• **Data extract**

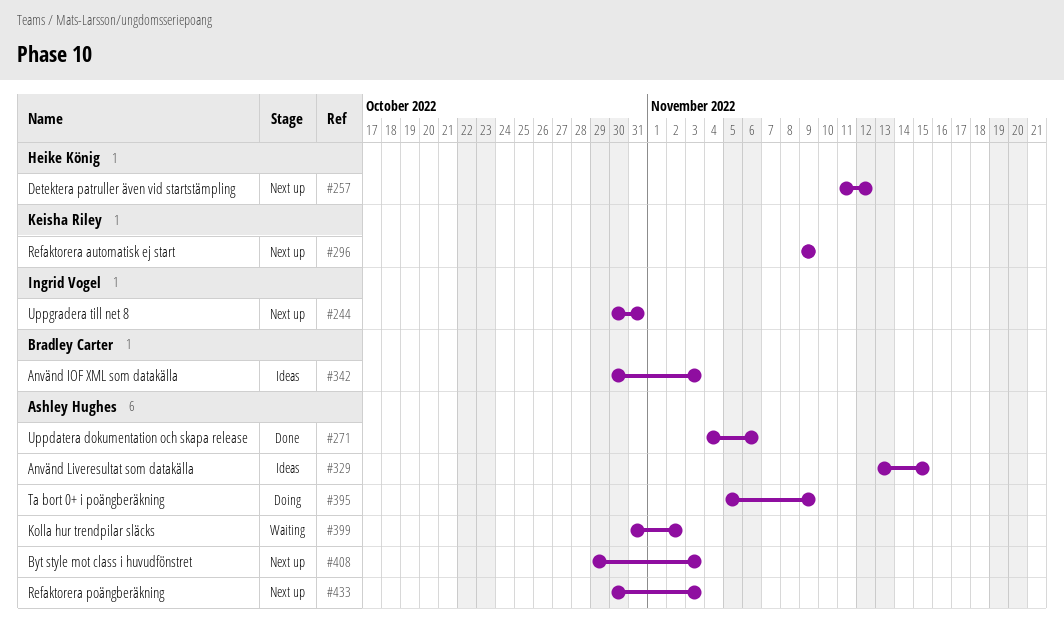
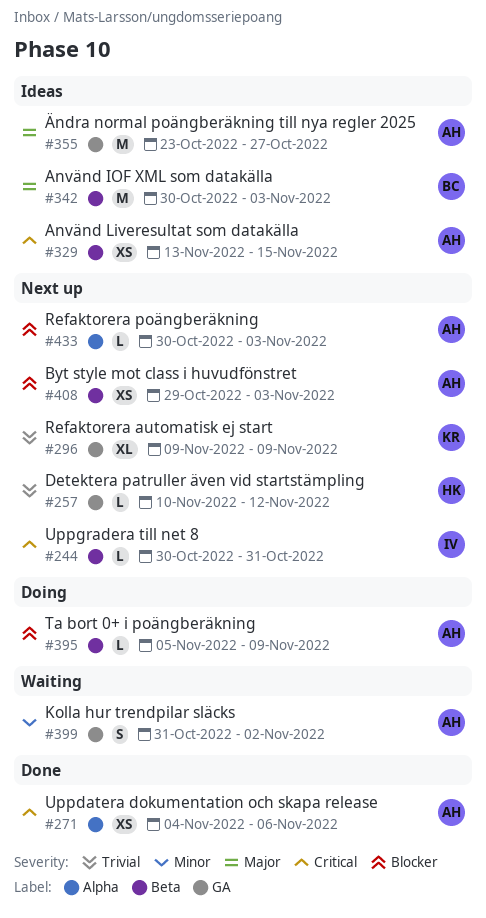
#257, start: Nov 11 -> Nov 10
#355: none -> present

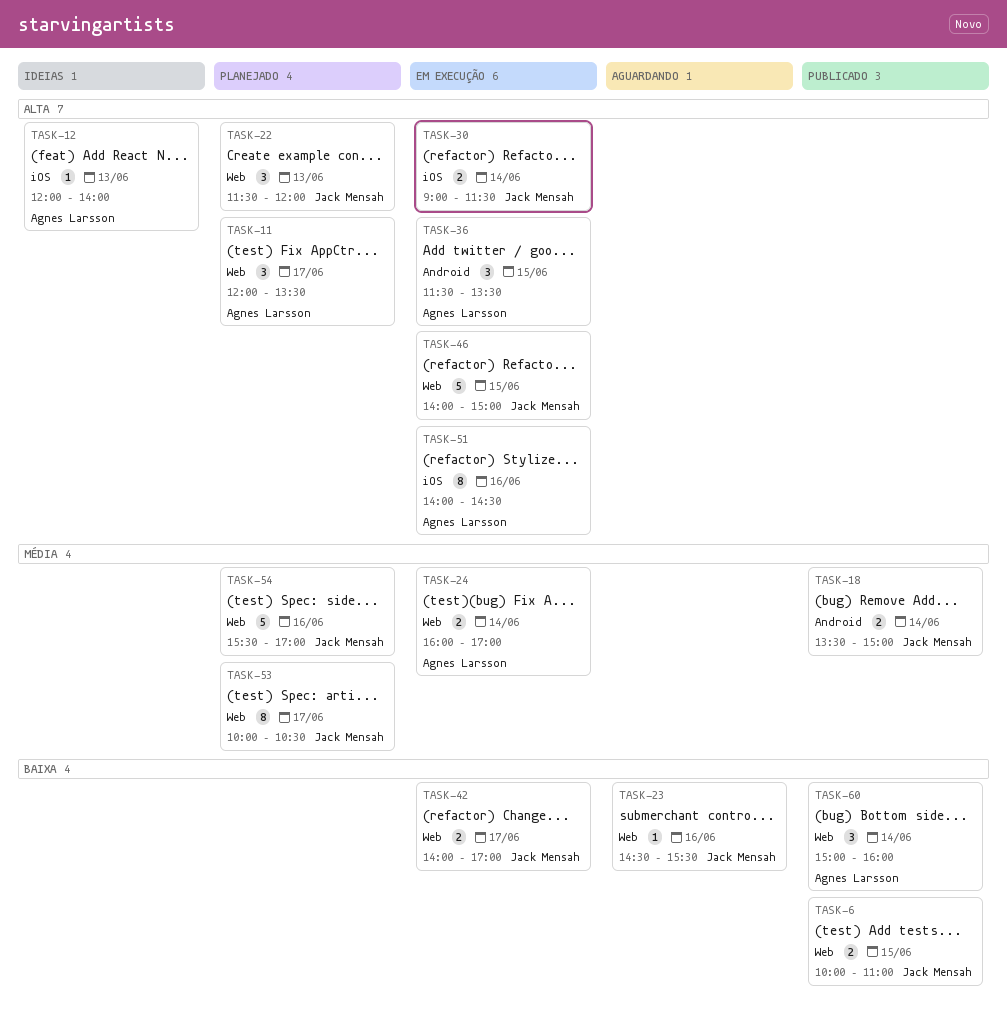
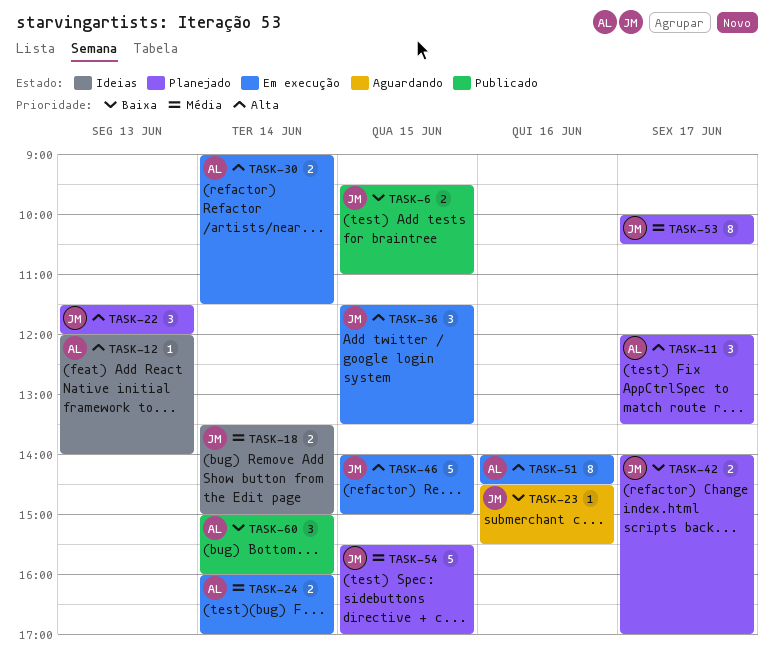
TASK-6, begins: 10:00 -> 09:30
TASK-18, status: Publicado -> Ideias
TASK-30, owner: Jack Mensah -> Agnes Larsson
TASK-36, owner: Agnes Larsson -> Jack Mensah
TASK-42, status: Em execução -> Planejado
TASK-54, day: Jun 16 -> Jun 15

• **Activity**
Reproduce, exactly and only, the lines running from the one with "TASK-36, owner: Agnes Larsson -> Jack Mensah" to the end of the listing above.

• **Answer space**
TASK-36, owner: Agnes Larsson -> Jack Mensah
TASK-42, status: Em execução -> Planejado
TASK-54, day: Jun 16 -> Jun 15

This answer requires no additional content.